Information Security Leader (Durham)

Description

The Information Security Leader is responsible for the strategic leadership, development, and execution of the credit union's Information Security and Cybersecurity programs. This role ensures compliance with regulatory requirements, including NCUA Part 748, and establishes robust security measures to protect the organization's assets, members' information, and overall cybersecurity posture. The Information Security Leader will oversee both protective and reactive security measures, manage a team of security professionals, and drive the implementation of best practices in risk management, compliance, and incident response.

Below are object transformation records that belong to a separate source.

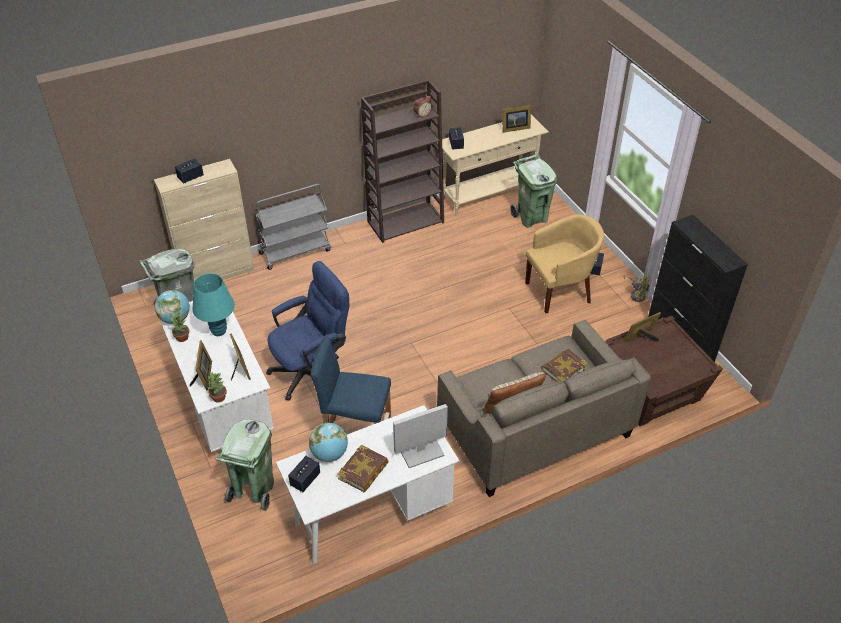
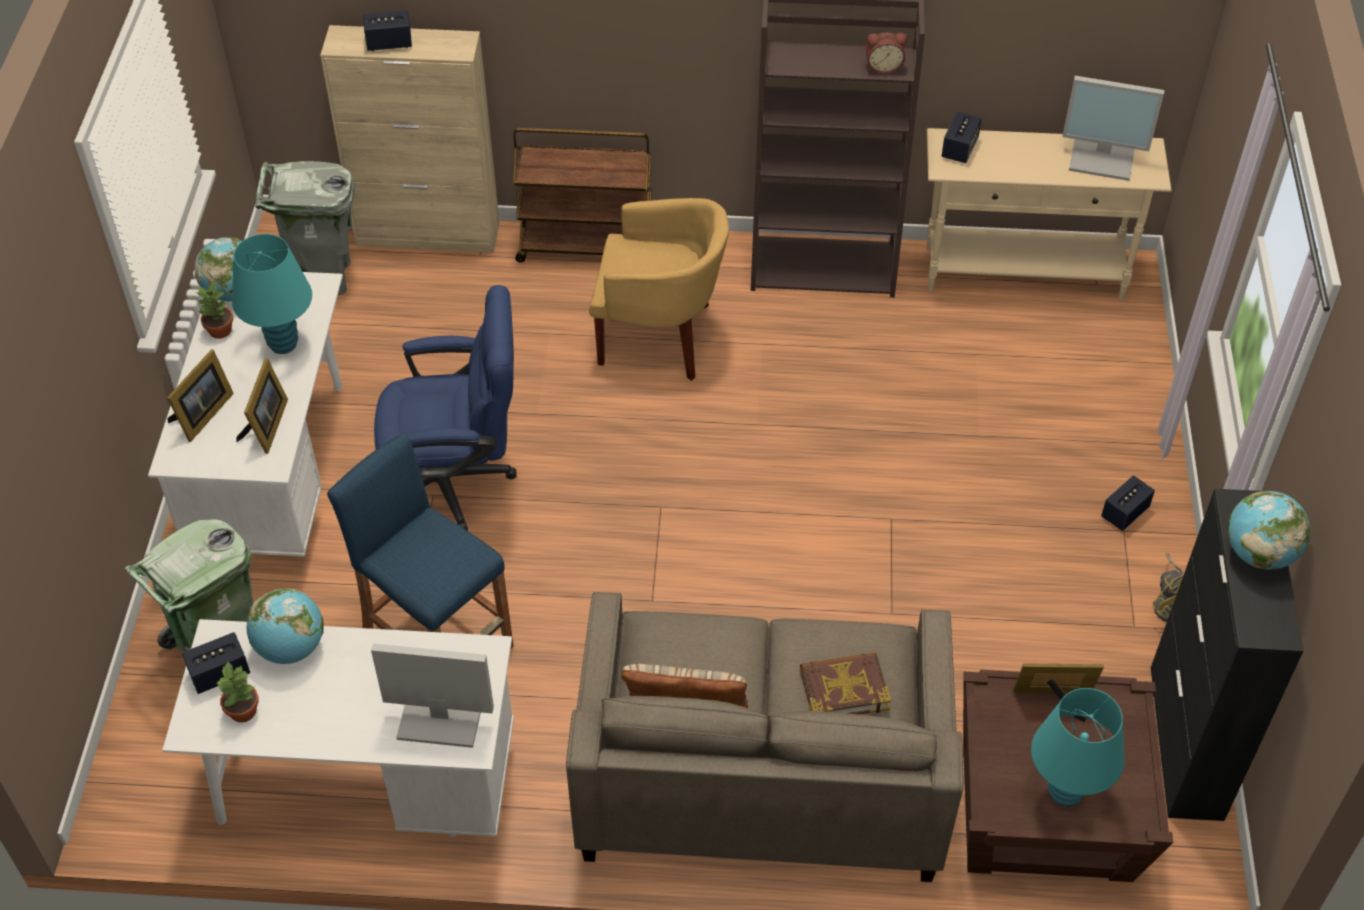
camera: 30 degrees right, 5 degrees up
(219, 398) = (197, 463): potted plant -> potted plant (242, 712)
(295, 251) = (587, 246): grey cart -> brown cart
(363, 471) = (320, 706): book -> none
(514, 128) = (1103, 157): picture frame -> monitor
(531, 218) = (1074, 354): green trash can -> none
(560, 291) = (1018, 528): yellow armchair -> yellow armchair (660, 337)
(672, 369) = (1065, 793): none -> turquoise table lamp
(705, 237) = (1259, 554): none -> globe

Essential Duties and Responsibilities:

• Maintain and execute the credit union’s information security strategy, ensuring alignment with business objectives and regulatory requirements.
• Oversee compliance with NCUA Part 748 and other applicable regulations, ensuring proper governance, risk management, and audit readiness.
• Establish and maintain security policies, procedures, and standards in accordance with the industry’s best practices (e.g., NIST, CIS Controls, FFIEC, GLBS, PCI).
• Lead security governance initiatives, including security awareness programs, training, and executive-level reporting.
• Oversee the implementation and continuous improvement of CIS Controls to strengthen the organization's cybersecurity framework.
• Implement and oversee a comprehensive cybersecurity risk management framework to assess, mitigate, and monitor risks.
• Manage security architecture, ensuring effective implementation of firewalls, intrusion detection/prevention systems, endpoint security, and access controls.
• Conduct regular security assessments, penetration testing, and vulnerability management programs to identify and remediate risks proactively.
• Lead efforts to identify emerging threats, assess their impact, and develop mitigation strategies.
• Manage and oversee both internal and third-party vulnerability assessments and penetration testing to evaluate security resilience.
• Maintain credit union incident response program to ensure rapid and effective handling of security breaches, data leaks, and cyberattacks.
• Lead the Information Security Team and Committee to coordinate and ensure responses to security incidents, including forensic investigations and root cause analysis.
• Collaborate with IT and other departments to integrate security into the credit union's Business Continuity and Disaster Recovery Plans.
• Oversee and mentor a team of information security professionals, ensuring ongoing development and performance management.
• Develop and manage the information security budget, optimizing investments in security tools, resources, and initiatives.
• Provide executive leadership with regular reports on security posture, threats, compliance status, and key risk indicators.
• Collaborate with third-party vendors, auditors, and regulators to ensure security controls meet industry standards and compliance expectations.
• Manage vendor relationships related to security assessments, vulnerability management, and penetration testing services.

Requirements

• Bachelor’s degree in information security, Cybersecurity, Computer Science, or a related field.
• 12-15 years of professional experience, with 8-10 years of direct Information Security and cybersecurity experience.
• 5-7 years of experience managing teams and complex security environments, preferably in a financial institution.
• Certified Information Systems Security Professional (CISSP) or another Information Security certification is a plus.
• Deep understanding of information security frameworks, regulations, and compliance requirements specific to financial institutions.
• Expertise in cybersecurity technologies, including SIEM, endpoint security, identity management, and cloud security.
• Strong risk management and incident response skills with hands-on experience handling security breaches.
• Experience in vulnerability management, penetration testing coordination, and CIS Controls oversight.
• Ability to communicate effectively with executives, regulators, auditors, and technical teams.
• Strategic thinker with the ability to balance security with business objectives.
• Knowledge of defensive cybersecurity network architecture and tools to ensure a safe and secure environment in a large enterprise financial institution.
• Ability to lift at least 25 lbs. (file boxes, computer printer).
• Travel is required sometimes.
• In-depth knowledge of industry frameworks such as NIST and ITIL and regulatory areas such as NCUA, FDIC, and PCI.

Physical requirements: Must be able to sit for extended periods of time, use the computer and telephone to complete work, and lift up to 30 pounds at times.

The above statements are intended to describe the general nature of work being performed by individuals assigned to this position. They are not intended to be an exhaustive list of all responsibilities, duties, knowledge, skills, and abilities required of individuals so classified.